» **Exercise inputs**

#####

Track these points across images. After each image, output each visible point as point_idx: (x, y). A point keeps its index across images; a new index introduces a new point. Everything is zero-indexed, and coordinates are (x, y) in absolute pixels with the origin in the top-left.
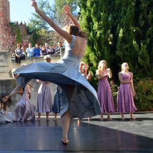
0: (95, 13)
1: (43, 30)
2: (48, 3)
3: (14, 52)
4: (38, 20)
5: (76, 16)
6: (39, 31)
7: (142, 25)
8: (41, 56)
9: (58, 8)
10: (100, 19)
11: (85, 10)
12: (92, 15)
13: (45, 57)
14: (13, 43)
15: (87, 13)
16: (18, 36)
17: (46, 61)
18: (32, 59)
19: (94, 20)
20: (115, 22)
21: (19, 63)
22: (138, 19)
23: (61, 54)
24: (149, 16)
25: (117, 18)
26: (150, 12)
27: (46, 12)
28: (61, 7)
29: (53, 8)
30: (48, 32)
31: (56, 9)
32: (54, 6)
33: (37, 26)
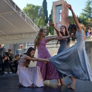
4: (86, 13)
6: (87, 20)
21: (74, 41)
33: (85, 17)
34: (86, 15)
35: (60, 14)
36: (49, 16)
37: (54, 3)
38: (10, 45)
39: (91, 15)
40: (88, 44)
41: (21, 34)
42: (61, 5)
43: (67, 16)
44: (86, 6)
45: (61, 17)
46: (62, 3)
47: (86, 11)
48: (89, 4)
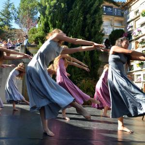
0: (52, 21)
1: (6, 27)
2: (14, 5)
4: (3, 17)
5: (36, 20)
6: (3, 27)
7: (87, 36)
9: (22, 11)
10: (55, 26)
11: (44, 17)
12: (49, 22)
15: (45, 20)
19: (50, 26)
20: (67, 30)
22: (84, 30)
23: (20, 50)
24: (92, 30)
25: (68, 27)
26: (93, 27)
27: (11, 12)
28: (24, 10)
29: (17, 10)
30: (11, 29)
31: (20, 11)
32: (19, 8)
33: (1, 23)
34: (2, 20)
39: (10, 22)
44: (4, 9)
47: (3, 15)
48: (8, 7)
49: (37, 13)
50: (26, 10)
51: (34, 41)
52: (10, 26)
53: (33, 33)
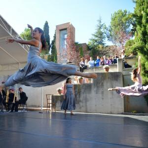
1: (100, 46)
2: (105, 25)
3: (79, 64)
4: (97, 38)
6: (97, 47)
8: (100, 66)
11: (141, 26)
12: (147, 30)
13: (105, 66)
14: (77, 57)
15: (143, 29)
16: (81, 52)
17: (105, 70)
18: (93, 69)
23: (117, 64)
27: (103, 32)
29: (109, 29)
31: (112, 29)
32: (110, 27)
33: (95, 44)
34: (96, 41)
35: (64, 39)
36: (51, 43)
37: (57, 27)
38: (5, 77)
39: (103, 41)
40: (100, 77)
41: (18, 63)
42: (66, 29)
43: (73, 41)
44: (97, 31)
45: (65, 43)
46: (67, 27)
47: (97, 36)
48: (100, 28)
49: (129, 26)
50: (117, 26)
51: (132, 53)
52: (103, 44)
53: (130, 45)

#####

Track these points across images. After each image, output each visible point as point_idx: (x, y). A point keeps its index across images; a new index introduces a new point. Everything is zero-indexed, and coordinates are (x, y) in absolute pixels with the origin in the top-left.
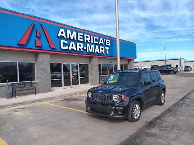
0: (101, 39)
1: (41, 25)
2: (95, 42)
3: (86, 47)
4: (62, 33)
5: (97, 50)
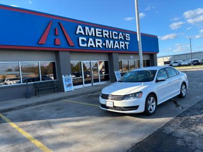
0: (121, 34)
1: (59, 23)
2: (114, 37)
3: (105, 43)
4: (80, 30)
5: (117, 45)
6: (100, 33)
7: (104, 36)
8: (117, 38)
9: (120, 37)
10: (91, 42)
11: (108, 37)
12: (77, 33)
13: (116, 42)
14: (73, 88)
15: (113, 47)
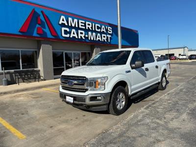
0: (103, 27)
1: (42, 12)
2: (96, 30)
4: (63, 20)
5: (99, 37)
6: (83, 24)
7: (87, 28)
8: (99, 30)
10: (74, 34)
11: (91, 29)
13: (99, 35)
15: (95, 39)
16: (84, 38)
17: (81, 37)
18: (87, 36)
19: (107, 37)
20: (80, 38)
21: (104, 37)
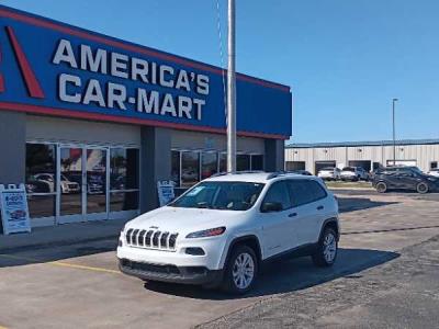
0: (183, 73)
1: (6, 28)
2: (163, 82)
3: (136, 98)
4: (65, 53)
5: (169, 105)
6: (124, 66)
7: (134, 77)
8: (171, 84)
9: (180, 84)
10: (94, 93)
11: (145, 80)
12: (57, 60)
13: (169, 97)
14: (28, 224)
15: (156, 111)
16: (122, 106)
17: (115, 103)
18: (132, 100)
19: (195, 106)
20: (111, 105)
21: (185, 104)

#####

» **Problem statement**
Print the stretch of the material above from the line "34: (86, 15)" through the line "29: (17, 10)", both ends included. Leave the pictures out of your answer.

» **Exercise response**
34: (86, 15)
35: (60, 14)
36: (49, 16)
37: (54, 3)
38: (10, 45)
39: (91, 15)
40: (88, 44)
41: (21, 34)
42: (61, 5)
43: (67, 16)
44: (86, 6)
45: (61, 17)
46: (62, 3)
47: (86, 11)
48: (89, 4)
0: (52, 21)
1: (6, 27)
2: (14, 5)
4: (3, 17)
5: (36, 20)
6: (3, 27)
7: (87, 36)
9: (22, 11)
10: (55, 26)
11: (44, 17)
12: (49, 22)
15: (45, 20)
19: (50, 26)
20: (67, 30)
22: (84, 30)
23: (20, 50)
24: (92, 30)
25: (68, 27)
26: (93, 27)
27: (11, 12)
28: (24, 10)
29: (17, 10)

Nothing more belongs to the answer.